A continuación, mira a Massimo y ve que ha encontrado el archivo de su presentación. Está a punto de sonreír, pero Massimo la detiene.

—Aún no he terminado. Necesito tiempo. Id adentro, por favor.

Las muchachas acompañan a Tiziana con obediencia.

Media hora más tarde, la muchacha de los ojazos se ha calmado. Su amiga ha dejado la cara de perro apaleado y ahora muestra una expresión de tranquila alegría que le sienta mucho mejor. Entre tanto, los viejecitos han salido de nuevo y, haciendo como si nada, se han vuelto a poner en la mesa de debajo del olmo para jugar a las cartas. Las muchachas se han quedado en el bar y están charlando de lo divino y de lo humano con Tiziana cuando Massimo entra en el bar con una sonrisa satisfecha. Tiende el ordenador a la muchacha.

—Creo que lo he reconstruido todo. Compruébalo.

La muchacha coge el ordenador y lo apoya directamente sobre la barra. Con el ratón recorre la presentación de principio a fin. Se ven extrañas moléculas en forma de cuadrado, complicadísimos diagramas de síntesis y espectros de absorción de rayos ultravioleta, todo ello con una notable atención al diseño.

—¡Hala! ¡Está todo!

—¿Estás segura? ¿Lo has comprobado bien?

—Sí, sí, seguro. Me has salvado la vida.

—Bueno, tanto como la vida, no. Te he hecho más tranquilo el futuro inmediato.

—De verdad, yo… No sé cómo agradecértelo.

La amiga toma la palabra.

—Yo sé un modo.

Por un momento, Massimo se imagina a la muchacha de los ojazos y a su amiga cubiertas de nata llamándolo desde la cama de su casa. Pero, por el tono con que la muchacha ha hablado, Massimo y ella no han pensado lo mismo. La amiga mira el local y continúa:

—Este sitio es bonito. Sobre todo, la parte de fuera. Podríamos organizar una fiesta aquí después de la cena social del jueves. Una cosa que quede muy clara —dice la muchacha guiñando un ojo—: Quien quiera venir, que venga, pero en un sitio semejante y tras la cena es evidente que sólo deberían venir los jóvenes. De modo que venimos aquí, hacemos vida social como quiere el jefe y nos quitamos de encima a todos los viejos agilipollados. No sé tú, pero yo después de un rato ya no soporto a todos esos carcamales hablando sin venir a cuento.
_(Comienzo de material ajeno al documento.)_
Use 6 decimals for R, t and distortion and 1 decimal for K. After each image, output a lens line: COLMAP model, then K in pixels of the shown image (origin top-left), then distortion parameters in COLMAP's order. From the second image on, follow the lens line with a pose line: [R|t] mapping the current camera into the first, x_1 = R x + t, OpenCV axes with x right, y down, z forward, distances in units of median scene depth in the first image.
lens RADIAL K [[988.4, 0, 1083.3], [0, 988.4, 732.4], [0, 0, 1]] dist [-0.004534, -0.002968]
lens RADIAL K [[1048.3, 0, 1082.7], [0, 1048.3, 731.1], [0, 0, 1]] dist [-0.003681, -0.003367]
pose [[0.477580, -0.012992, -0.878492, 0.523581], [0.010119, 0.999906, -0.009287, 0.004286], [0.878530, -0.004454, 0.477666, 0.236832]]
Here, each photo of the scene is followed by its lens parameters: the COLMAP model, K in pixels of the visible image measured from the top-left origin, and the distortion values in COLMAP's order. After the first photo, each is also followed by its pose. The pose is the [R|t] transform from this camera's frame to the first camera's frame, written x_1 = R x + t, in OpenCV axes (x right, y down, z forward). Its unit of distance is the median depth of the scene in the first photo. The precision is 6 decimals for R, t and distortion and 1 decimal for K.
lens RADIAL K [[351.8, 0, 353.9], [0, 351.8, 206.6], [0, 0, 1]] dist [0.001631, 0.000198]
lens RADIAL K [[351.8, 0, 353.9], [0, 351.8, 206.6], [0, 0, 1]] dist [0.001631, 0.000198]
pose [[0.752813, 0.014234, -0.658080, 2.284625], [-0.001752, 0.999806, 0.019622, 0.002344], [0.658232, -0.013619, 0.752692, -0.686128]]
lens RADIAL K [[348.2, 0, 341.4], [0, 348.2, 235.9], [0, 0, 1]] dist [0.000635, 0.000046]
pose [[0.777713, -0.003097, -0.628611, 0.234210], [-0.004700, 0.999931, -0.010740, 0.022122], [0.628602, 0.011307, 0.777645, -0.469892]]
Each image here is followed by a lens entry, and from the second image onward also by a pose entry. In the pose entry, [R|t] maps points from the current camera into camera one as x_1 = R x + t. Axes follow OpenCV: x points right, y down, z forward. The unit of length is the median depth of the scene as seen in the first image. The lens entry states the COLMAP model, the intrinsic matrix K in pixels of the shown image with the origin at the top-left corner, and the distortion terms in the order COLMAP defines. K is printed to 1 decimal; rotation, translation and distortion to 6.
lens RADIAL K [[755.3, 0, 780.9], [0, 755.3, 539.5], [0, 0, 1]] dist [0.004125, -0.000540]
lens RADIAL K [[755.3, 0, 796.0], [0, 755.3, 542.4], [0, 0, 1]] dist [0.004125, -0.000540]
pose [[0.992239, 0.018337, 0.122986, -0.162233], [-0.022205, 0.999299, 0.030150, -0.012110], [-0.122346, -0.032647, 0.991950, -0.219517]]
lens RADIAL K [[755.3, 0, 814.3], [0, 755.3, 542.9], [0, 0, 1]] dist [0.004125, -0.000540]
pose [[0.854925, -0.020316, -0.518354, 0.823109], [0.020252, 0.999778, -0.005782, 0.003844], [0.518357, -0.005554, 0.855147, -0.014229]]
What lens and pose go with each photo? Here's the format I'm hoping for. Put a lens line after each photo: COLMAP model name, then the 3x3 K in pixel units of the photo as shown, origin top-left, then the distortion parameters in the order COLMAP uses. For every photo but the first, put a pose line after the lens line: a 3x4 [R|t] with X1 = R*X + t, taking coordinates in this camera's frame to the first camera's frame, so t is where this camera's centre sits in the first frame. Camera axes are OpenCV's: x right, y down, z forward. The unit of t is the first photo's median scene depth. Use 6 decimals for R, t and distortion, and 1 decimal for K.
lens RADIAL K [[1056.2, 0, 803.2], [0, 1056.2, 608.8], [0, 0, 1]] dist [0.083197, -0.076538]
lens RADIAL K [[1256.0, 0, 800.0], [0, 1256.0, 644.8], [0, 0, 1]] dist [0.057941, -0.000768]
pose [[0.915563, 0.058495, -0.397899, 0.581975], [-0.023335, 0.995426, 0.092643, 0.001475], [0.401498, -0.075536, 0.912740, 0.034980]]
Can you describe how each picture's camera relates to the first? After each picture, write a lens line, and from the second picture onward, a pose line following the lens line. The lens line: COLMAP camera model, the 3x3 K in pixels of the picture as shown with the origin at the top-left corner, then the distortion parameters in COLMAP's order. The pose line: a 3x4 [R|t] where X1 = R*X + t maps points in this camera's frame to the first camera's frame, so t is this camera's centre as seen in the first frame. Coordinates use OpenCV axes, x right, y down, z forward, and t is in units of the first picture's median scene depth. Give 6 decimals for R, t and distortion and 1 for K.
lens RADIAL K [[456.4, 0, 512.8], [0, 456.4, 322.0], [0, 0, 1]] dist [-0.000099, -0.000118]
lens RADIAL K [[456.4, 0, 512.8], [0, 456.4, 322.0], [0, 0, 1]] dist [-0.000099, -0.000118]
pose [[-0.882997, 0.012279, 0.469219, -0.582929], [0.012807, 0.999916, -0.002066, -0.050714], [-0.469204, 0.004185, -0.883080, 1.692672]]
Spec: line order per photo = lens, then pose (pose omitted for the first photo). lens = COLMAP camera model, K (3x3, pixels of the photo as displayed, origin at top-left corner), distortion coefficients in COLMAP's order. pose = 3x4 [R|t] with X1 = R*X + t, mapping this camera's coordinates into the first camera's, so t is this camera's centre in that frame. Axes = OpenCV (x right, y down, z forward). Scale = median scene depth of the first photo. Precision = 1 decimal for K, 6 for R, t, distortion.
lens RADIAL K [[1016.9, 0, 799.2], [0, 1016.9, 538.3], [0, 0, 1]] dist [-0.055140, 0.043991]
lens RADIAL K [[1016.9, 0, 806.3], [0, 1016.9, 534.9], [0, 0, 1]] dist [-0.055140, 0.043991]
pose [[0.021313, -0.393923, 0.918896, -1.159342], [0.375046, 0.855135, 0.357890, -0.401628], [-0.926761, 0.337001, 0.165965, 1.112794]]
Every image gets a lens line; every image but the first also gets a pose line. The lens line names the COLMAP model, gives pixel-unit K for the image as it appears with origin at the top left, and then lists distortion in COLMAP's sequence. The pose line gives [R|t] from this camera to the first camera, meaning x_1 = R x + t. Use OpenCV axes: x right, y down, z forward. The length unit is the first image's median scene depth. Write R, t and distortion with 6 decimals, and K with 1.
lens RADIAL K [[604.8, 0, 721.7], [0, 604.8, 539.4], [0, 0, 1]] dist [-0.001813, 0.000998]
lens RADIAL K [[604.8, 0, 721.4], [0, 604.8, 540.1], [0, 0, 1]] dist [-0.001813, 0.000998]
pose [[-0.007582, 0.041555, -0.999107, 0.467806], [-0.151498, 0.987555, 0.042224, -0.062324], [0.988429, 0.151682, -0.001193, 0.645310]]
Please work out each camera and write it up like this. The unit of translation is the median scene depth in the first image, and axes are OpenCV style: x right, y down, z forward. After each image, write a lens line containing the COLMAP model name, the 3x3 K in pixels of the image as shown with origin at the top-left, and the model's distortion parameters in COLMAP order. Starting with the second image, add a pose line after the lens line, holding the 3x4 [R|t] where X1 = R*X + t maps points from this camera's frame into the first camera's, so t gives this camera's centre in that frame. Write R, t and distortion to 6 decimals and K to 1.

Ya somos dos, piensa Massimo, mirando fuera hacia su involuntaria colección de anticuario viviente.

—¿Por qué no? —concede la muchacha de los ojazos.

—Mira, hagamos así —propone la otra con aire decidido—. Se lo comentamos al jefe esta tarde, en la puesta en común, y mañana volvemos directamente aquí a decírtelo —añade mirando a Massimo.

—Está bien —responde Massimo—. Si os decidís antes, también podéis decírmelo esta tarde. Total, estoy allí con vosotras.

—¿En qué sentido?

—Antes has mencionado que esta tarde es la puesta en común y tu amiga decía que pasado mañana tenía que hacer una presentación. Por tanto, significa que estáis hablando de un congreso. Por lo que sé, el único congreso en las cercanías —apunta cogiendo un folleto de detrás de la barra— es el XII International Workshop on Macromolecular and Biomacromolecular Chemistry, por Dios, qué desperdicio de mayúsculas, que tendrá lugar en Pineta, en el hotel Santa Bona, del 21 al 26 de mayo.

—Sí, claro. Pero ¿cómo es que tienes ese folleto?

—Porque también los congresistas tienen que comer, y en esos casos se recurre a un servicio de catering. En este caso en particular, el servicio de catering lo hago yo.

—Tú y Aldo —puntualiza Tiziana.

—Bueno, sí. Yo y Aldo, aquel señor de fuera de pelo blanco que está ofendiendo al señor de la chapela, somos los responsables del catering. Por lo cual, salvo que haya alguna sorpresa, esta tarde también yo tendría que estar en el congreso.